Which leads us to the Big Question, not just of this event but of security in general–of our entire modern world: How much death and damage and we willing to accept in our pursuit of freedom?
Let’s look at marathons: we now know that a pair of kids, properly radicalized, can set off some bombs and kill three people at a marathon. Does this mean we stop holding marathons? Of course not. But what if it was ten people? What if it was twenty? What if it starts happening more often? We can only attach so many precautions to an event as big and public as a marathon before a ban or another lockdown become literally our only remaining options. Are we okay with that? How far are willing to go, and which side of the issue will we come down on: no more freedom to run in a marathon, or no more freedom to walk through the city and watch one?

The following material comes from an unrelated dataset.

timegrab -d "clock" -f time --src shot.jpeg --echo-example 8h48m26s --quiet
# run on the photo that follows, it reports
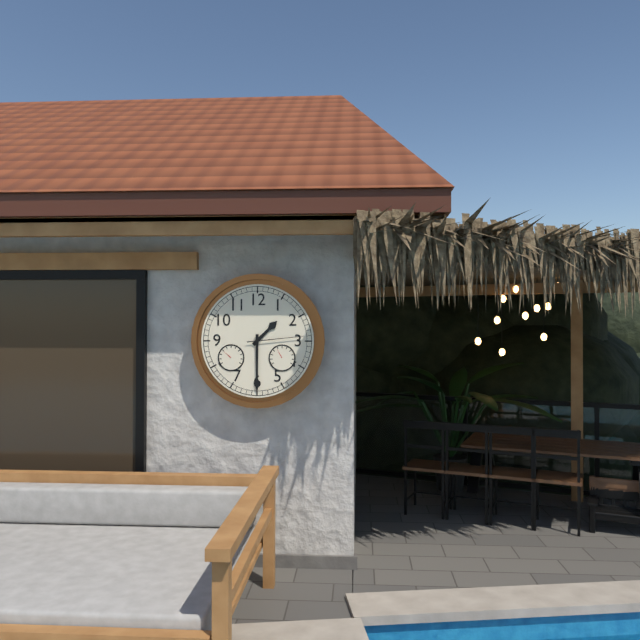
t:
1h30m14s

Let’s look at lockdowns: we now know that we can confine a million or more people to their homes in order to catch one bad guy. Should we do this again? How dangerous does a situation have to be to justify placing one million people under house arrest? How many times can we do it before people get sick of it and rebel? Which world do you want to live in: a world where nobody gets hurt, or a world where you can make your own choices?
I don’t have answers to these questions. People have been asking them for thousands of years–finding the line between chaos and control is the fundamental question of society as a concept. Asking these questions and hypothesizing different answers is the reason I write science fiction; it’s easy to look at the PARTIALS sequence, for example, and see that a huge part of it is my own attempt to play with these ideas and probe the different scenarios and explore different methods of chaos and control. Nobody in PARTIALS or FRAGMENTS is really a villain, just characters trying to do their best in a situation that has no easy answers, using methods that other characters find abominable. How far is too far? How much is too much? Which is more important: our survival, or our lives?
The only thing I know for sure is that we have to ask these questions, and we have to think about our answers. We have to talk about it. We have to challenge what we do and say and think to see if it actually stands up to scrutiny. We have to question our methods and our leaders to make sure they’re really the ones we want. We have to examine and evaluate our goals to make sure the things we’re pursuing are really the things we want to achieve.